Lighthouse audit showing page doesn't contain some content when JS is unavailable

Lighthouse disables JavaScript on the page and then inspects the page's HTML. If the HTML is empty, the audit fails.

Each PWA audit is weighted equally in the Lighthouse PWA Score, except for three manual audits: Site works cross-browser, Page transitions don't feel like they block on the network, and Each page has a URL. Learn more in the Lighthouse Scoring Guide.

How to ensure your page has content without JavaScript

Progressive enhancement is a large and contentious topic. One camp says that, in order to adhere to the strategy of progressive enhancement, pages should be layered so that basic content and page functionality only require HTML. See Smashing Magazine's Progressive Enhancement: What It Is, And How To Use It for an example of this approach.

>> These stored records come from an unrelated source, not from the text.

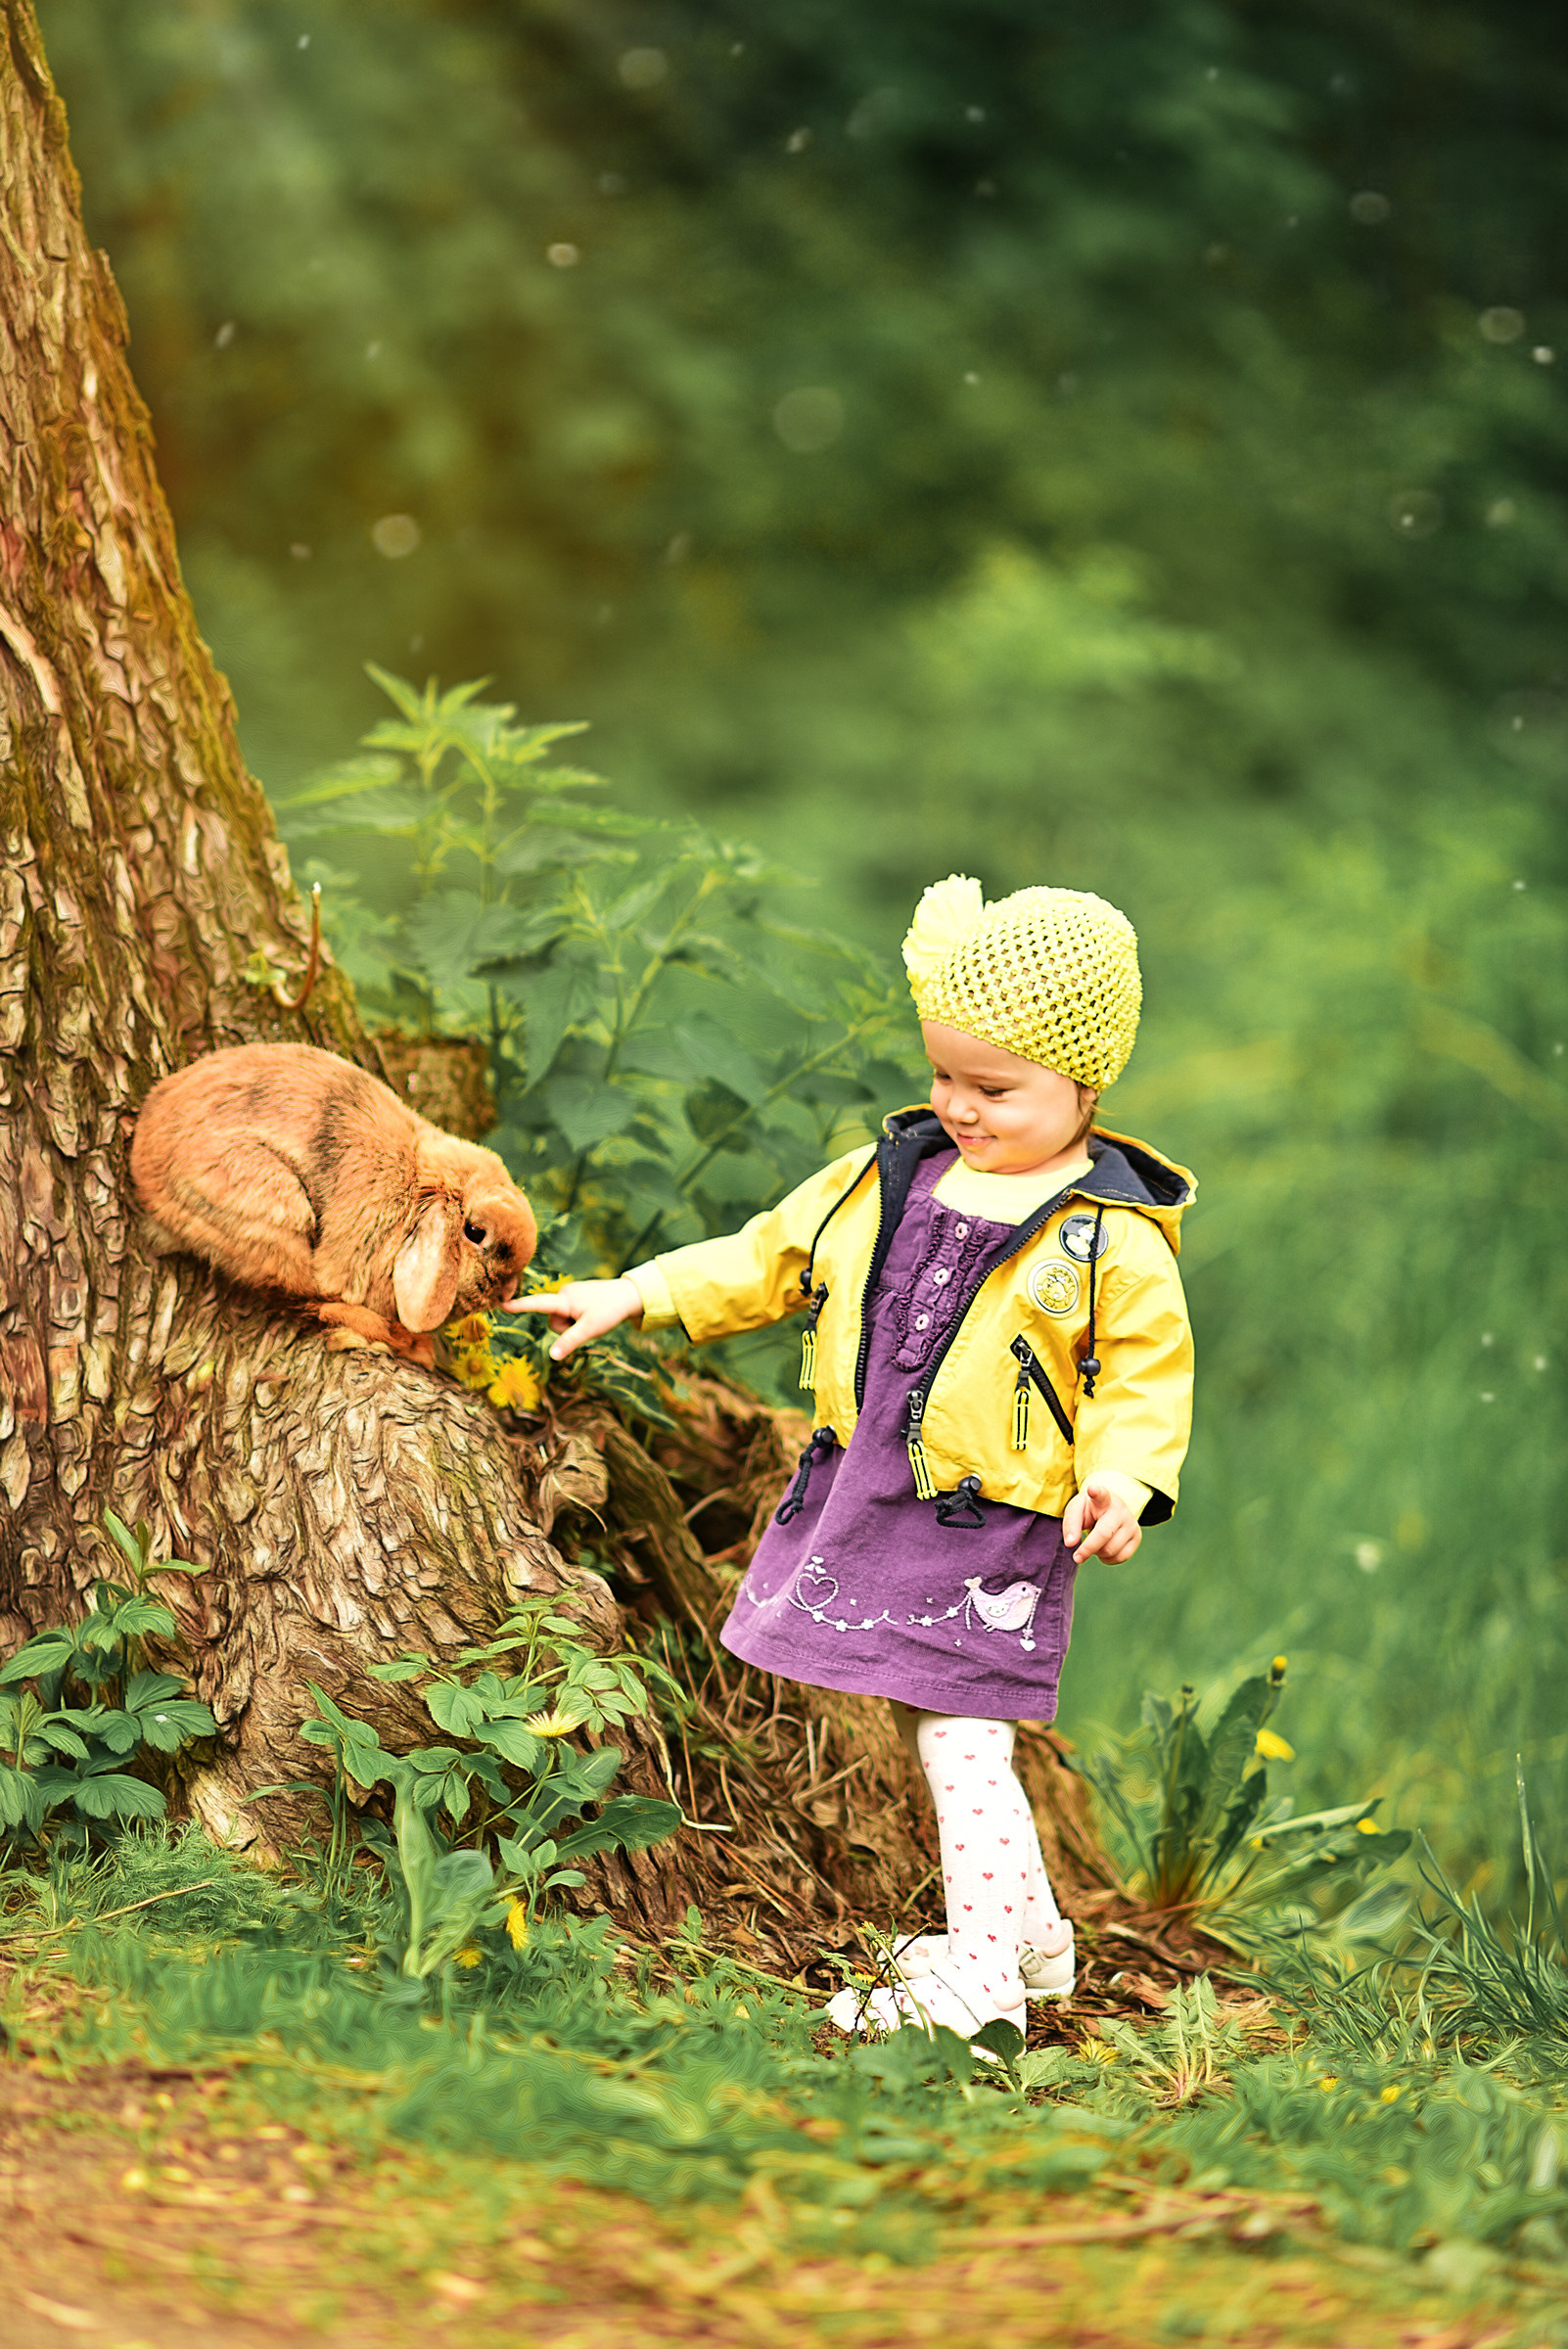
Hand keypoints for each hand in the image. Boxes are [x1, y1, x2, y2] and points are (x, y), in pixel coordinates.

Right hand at [504, 1276, 643, 1361]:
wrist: (629, 1295)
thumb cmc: (610, 1311)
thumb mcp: (590, 1330)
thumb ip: (569, 1342)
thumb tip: (552, 1356)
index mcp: (565, 1299)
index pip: (538, 1304)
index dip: (520, 1306)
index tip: (502, 1305)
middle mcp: (564, 1293)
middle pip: (554, 1322)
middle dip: (566, 1328)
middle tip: (588, 1323)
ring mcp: (570, 1294)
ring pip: (562, 1320)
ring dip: (573, 1325)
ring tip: (592, 1317)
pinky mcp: (575, 1296)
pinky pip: (569, 1315)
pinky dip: (578, 1319)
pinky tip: (592, 1314)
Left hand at [1062, 1475, 1141, 1564]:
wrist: (1110, 1510)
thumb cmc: (1090, 1510)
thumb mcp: (1076, 1510)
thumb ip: (1070, 1524)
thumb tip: (1070, 1544)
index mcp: (1102, 1498)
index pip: (1101, 1494)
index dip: (1096, 1492)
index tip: (1092, 1489)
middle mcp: (1120, 1510)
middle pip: (1104, 1533)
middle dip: (1088, 1548)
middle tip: (1076, 1557)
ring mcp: (1131, 1523)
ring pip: (1111, 1549)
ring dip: (1097, 1553)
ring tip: (1094, 1544)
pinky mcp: (1137, 1537)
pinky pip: (1121, 1557)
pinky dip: (1108, 1559)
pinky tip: (1104, 1550)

Another camp believes that this strict approach is unfeasible or unnecessary for many modern, large-scale web applications and suggests using inline critical-path CSS in the document <head> for absolutely critical page styles.

Given these considerations, this Lighthouse audit performs a simple check to ensure that your page isn't blank when JavaScript is disabled. How strictly your app adheres to progressive enhancement is a topic of debate, but there's widespread agreement that all pages should display at least some information when JavaScript is disabled, even if the content is just an alert to the user that JavaScript is required to use the page.

For pages that absolutely must rely on JavaScript, one approach is to use a <noscript> element to alert the user that JavaScript is required for the page. This is better than a blank page because the blank page leaves users uncertain about whether there's a problem with the page, their browsers, or their computers.

To see how your site looks and performs when JavaScript is disabled, use Chrome DevTools' Disable JavaScript feature.